Jean Marot (/mɑːˈroʊ/ mah-ROH, /fr/; Mathieu, near Caen, 1463 – c. 1526) was a French poet of the late 15th and early 16 century and the father of the French Renaissance poet Clément Marot. He is often grouped with the "Grands Rhétoriqueurs". Jean Marot seems to have disdained his surname and signed "Jean des Marestz".

==Biography==
Marot was born Jehan Desmaretz at Mathieu, near Caen in 1463. He received a neglected education, and thus did not learn Latin, but made up for it by studying history, fable and poetry from authors. His verses were enjoyed by Michelle de Saubonne, wife of the Lord of Le château du Parc-Soubise situated in Mouchamps. For this she presented him to Anne of Brittany, Queen of France, and in 1506 he obtained the post of escripvain (poet laureate-cum-historiographer). He became her secretary in 1506 and her official poet.

Jean became the official poet of three French kings Louis XII and Francis I of France.

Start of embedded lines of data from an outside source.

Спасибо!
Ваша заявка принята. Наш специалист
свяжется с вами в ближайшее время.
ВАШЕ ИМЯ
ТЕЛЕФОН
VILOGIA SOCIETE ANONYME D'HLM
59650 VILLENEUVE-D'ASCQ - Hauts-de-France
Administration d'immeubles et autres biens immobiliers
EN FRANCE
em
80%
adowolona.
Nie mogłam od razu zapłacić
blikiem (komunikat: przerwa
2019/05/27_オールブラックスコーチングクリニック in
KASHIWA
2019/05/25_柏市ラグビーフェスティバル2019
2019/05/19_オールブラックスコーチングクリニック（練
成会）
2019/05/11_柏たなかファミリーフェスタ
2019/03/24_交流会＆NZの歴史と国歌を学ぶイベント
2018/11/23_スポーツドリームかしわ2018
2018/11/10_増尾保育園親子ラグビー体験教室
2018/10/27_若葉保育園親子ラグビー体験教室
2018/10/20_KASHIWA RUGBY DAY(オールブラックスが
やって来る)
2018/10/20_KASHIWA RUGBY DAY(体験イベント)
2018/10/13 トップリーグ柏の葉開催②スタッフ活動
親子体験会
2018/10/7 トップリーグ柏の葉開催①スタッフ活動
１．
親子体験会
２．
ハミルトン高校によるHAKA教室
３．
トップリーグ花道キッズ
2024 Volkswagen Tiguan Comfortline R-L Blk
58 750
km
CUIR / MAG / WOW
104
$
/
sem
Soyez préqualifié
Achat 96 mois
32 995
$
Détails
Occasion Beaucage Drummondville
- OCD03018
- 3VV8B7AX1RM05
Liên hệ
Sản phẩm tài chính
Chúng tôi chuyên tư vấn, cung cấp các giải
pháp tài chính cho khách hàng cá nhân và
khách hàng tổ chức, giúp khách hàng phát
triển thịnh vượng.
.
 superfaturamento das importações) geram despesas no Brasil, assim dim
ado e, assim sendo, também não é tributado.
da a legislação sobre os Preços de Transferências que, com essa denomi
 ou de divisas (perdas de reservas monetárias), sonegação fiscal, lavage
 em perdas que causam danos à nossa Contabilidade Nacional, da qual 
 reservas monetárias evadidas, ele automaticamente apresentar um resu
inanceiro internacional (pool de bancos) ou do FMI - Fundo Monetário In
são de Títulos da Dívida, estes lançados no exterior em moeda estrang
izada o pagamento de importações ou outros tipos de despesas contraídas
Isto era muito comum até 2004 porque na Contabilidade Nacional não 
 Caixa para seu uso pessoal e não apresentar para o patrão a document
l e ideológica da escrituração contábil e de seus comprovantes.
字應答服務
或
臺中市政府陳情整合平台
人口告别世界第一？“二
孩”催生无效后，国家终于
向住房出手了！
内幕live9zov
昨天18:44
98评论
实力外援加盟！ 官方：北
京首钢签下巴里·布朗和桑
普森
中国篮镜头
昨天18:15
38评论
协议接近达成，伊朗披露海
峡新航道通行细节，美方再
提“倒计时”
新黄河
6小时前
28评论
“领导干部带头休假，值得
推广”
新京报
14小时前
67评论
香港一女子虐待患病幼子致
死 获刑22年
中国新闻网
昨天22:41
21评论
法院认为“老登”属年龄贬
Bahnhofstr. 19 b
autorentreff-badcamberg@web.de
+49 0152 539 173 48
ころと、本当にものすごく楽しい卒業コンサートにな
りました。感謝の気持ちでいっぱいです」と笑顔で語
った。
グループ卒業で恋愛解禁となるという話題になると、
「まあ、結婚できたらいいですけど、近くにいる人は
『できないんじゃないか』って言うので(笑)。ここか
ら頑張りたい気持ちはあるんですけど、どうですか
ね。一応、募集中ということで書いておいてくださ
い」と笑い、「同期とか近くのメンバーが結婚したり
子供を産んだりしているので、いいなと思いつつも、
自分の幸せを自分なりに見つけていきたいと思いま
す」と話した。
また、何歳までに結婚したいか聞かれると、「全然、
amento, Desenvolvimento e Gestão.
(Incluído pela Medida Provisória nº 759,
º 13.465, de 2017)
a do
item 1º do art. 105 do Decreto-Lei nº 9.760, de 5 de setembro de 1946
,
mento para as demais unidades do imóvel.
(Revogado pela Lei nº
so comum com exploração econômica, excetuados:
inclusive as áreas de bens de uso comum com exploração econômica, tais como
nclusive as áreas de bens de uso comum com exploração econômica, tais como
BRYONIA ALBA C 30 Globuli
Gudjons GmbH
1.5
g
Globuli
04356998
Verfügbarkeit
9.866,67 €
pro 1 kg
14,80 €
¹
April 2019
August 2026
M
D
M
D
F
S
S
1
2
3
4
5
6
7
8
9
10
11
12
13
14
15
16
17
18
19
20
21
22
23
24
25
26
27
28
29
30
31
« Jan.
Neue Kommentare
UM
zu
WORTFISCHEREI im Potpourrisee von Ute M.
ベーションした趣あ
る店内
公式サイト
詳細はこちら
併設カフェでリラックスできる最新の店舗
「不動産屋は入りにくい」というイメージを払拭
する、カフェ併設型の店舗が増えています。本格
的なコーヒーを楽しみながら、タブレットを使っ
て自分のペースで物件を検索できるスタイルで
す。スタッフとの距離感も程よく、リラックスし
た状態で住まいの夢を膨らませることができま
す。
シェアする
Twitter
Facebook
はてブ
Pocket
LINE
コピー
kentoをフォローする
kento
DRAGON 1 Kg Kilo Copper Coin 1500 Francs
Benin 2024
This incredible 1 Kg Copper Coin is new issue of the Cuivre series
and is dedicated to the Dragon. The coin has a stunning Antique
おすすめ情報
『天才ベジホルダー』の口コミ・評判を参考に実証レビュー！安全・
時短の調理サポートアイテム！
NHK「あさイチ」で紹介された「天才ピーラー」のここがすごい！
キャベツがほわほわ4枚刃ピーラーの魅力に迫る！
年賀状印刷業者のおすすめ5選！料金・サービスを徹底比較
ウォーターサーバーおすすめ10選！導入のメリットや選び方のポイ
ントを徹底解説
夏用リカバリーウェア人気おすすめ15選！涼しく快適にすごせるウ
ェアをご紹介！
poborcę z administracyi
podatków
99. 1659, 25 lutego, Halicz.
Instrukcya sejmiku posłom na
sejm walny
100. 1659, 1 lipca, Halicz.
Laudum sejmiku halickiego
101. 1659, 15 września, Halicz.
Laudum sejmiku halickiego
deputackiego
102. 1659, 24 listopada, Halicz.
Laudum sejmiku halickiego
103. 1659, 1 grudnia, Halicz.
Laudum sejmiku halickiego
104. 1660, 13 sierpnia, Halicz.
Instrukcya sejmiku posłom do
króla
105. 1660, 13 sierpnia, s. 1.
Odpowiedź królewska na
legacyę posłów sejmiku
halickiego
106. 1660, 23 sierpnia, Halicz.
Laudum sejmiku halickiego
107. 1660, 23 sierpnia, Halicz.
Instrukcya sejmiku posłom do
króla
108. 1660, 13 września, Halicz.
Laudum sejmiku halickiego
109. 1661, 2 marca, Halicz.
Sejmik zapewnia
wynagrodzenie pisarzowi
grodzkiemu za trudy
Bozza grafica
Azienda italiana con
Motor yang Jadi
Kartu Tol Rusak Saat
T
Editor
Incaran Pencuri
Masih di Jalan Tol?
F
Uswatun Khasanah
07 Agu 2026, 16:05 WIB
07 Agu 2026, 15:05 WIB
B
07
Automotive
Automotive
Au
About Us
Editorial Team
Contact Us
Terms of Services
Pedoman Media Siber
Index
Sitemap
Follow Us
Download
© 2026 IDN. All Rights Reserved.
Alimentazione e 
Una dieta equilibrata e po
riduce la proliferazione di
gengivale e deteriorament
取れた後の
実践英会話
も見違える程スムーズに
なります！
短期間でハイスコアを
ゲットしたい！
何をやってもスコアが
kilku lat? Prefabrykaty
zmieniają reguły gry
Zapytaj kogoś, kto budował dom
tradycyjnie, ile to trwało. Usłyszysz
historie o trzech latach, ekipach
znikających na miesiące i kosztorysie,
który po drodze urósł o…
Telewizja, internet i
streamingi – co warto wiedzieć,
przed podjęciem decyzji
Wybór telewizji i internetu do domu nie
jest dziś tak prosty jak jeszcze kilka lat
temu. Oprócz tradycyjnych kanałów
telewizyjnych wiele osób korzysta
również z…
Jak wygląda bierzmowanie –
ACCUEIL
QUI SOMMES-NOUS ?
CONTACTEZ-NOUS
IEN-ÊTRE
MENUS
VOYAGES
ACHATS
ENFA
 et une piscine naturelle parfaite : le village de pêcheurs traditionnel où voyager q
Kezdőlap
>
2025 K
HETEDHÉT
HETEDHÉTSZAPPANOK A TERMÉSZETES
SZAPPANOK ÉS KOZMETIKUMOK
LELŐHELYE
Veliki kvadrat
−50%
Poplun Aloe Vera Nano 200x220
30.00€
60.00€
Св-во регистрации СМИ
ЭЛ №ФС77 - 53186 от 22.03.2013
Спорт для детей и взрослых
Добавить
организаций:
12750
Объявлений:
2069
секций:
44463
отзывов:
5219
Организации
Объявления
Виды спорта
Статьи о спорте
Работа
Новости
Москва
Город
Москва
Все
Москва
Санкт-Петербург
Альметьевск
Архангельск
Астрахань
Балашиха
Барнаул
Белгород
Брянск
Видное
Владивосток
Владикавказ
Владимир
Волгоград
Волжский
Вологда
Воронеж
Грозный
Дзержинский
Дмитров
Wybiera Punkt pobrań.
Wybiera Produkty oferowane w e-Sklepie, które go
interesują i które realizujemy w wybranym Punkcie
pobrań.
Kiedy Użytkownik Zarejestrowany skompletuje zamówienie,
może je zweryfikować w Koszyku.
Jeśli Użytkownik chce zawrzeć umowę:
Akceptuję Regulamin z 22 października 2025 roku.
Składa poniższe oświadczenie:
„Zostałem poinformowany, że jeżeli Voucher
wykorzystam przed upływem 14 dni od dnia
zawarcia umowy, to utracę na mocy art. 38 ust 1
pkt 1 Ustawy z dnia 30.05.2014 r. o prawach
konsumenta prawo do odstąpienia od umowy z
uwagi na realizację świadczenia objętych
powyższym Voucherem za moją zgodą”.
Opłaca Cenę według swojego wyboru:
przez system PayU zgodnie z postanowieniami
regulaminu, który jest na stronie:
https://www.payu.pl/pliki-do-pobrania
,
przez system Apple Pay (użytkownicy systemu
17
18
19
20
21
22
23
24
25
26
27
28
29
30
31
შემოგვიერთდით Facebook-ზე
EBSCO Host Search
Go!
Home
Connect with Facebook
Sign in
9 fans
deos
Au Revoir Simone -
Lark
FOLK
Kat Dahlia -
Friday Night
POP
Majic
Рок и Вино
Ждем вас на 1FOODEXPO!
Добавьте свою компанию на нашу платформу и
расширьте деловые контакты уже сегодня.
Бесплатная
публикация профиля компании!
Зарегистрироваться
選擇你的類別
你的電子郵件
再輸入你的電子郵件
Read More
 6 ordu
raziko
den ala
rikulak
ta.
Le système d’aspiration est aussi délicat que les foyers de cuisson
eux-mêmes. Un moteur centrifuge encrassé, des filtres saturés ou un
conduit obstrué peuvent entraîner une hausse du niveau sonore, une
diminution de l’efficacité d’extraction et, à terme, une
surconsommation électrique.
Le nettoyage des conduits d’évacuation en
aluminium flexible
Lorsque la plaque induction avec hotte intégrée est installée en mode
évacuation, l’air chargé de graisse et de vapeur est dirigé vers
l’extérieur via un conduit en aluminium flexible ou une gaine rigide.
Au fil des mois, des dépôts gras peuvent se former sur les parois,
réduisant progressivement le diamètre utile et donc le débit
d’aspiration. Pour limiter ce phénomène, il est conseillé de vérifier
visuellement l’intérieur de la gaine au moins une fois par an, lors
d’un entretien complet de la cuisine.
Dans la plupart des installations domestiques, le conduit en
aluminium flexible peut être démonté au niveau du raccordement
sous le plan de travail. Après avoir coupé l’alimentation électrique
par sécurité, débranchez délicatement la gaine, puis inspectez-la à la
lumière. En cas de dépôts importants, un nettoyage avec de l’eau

By Anne of Brittany's order, he followed Louis 12th on his expeditions to Genoa and Venice against Julius II, with the express mission of celebrating them. This was done in two poems entitled Voyage de Gênes and Voyage de Venise, in which the use of the supernatural coexists with historical accuracy. The first poem recounts the capture of Genoa by the armies of Louis 12th in 1506 and the second the victory of the royal troops over the Venetians at Agnadello in 1509. When Louis XII died, Marot entered the service of Francis I of France and composed a poem in which the Nobility, the Church and Labour, i.e. the three orders, plead one after the other the cause of king, who had just aroused discontent by implementing new taxes.

He died in Paris around 1526. His son Clément Marot, the child of his second wife, was then appointed in his place, as valet de chambre to the king Francis I of France, and likewise became a noted poet.